BEGIN DATASET

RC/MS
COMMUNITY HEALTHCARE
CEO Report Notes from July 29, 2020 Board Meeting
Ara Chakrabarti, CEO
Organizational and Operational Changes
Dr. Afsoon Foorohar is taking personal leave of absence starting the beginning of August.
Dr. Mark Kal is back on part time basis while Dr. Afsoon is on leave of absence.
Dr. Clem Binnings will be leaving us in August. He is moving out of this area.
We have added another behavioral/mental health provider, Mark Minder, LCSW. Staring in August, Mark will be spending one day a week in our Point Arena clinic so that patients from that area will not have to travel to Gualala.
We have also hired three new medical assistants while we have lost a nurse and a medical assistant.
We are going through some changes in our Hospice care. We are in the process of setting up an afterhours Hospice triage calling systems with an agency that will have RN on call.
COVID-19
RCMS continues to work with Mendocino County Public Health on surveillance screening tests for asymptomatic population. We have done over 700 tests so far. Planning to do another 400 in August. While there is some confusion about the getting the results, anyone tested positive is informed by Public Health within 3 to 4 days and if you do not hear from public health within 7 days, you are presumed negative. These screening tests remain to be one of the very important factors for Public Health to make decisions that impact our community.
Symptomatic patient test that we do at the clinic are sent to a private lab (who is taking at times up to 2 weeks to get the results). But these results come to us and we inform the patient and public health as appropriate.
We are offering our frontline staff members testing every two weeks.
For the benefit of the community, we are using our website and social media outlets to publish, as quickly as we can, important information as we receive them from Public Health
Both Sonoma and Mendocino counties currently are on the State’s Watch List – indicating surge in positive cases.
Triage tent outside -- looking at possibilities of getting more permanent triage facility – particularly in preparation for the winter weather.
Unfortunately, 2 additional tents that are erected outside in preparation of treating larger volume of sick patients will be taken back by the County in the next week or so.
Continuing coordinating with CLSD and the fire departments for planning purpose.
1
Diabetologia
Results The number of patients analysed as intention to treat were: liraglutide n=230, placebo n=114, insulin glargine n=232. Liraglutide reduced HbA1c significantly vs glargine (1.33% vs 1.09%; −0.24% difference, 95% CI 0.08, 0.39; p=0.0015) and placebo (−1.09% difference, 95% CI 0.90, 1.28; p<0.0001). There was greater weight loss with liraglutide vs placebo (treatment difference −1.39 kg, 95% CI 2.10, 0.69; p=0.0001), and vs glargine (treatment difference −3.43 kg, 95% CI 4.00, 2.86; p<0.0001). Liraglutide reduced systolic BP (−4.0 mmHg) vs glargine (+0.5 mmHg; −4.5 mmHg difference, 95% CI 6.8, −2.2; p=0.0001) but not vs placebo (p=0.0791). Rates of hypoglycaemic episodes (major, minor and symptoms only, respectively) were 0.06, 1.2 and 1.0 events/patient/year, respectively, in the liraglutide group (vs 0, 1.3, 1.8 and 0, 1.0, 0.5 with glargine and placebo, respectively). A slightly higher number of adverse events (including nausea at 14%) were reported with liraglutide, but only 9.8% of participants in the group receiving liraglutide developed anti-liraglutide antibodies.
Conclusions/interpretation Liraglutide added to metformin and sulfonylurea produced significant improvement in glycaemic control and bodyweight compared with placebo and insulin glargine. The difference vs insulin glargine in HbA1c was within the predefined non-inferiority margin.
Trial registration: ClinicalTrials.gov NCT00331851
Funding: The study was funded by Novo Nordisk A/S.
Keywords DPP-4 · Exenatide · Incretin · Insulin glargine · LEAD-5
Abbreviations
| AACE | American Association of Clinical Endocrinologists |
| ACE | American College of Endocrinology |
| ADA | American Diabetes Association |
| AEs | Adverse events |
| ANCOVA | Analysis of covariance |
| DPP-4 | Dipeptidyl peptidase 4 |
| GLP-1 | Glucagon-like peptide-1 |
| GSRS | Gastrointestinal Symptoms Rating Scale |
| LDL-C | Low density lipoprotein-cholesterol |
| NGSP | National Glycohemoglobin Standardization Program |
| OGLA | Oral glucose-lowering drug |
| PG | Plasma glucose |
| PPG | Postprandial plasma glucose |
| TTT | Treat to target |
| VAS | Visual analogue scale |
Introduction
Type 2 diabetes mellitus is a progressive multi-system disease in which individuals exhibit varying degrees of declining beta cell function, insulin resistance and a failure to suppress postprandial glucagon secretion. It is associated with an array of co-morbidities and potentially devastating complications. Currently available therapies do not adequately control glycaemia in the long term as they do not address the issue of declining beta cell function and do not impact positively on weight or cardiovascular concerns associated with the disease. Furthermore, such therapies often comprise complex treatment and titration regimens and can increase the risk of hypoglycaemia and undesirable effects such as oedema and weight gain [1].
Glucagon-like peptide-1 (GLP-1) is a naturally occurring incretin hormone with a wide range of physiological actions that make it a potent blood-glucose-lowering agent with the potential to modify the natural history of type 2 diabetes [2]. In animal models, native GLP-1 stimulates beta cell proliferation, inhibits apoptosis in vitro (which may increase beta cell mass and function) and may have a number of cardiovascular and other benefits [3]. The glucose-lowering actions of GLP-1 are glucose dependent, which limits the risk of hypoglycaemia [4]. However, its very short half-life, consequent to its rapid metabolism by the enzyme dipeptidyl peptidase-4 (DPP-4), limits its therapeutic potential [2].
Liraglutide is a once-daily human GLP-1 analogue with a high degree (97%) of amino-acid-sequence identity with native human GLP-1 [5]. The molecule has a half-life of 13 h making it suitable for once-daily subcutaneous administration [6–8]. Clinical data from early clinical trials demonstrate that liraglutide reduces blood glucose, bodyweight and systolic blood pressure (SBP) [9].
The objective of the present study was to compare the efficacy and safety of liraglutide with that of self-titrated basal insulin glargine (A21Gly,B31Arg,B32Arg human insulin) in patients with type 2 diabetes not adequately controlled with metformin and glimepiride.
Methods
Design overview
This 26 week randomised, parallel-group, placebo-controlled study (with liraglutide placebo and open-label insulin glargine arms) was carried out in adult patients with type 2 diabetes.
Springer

END DATASET

▸ **ABOUT THIS EXERCISE**
Please state how many lines in the entries include the string "taking", giving no more than the number.

▸ **SOLUTION**
2